Available data >>
<<<<
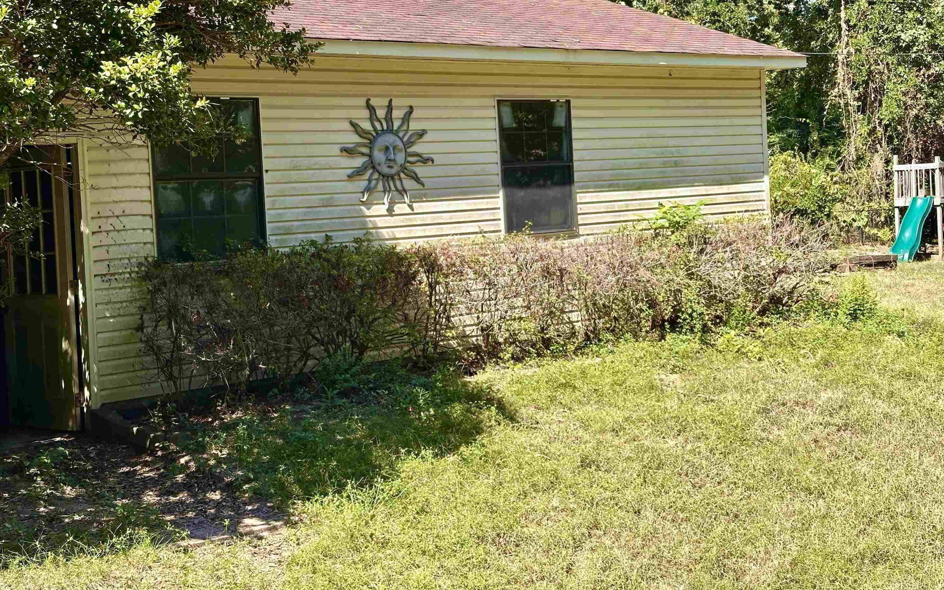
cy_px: 246
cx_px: 478
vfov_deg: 24.4
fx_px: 1364
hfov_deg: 38.2
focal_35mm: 53
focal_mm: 6.86
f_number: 1.78
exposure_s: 1/1171
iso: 64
>>>>
Problem statement >> When copying the listing, skip the pictures and keep each line exactly as written.

Exercise response >>
cy_px: 246
cx_px: 478
vfov_deg: 24.4
fx_px: 1364
hfov_deg: 38.2
focal_35mm: 53
focal_mm: 6.86
f_number: 1.78
exposure_s: 1/1171
iso: 64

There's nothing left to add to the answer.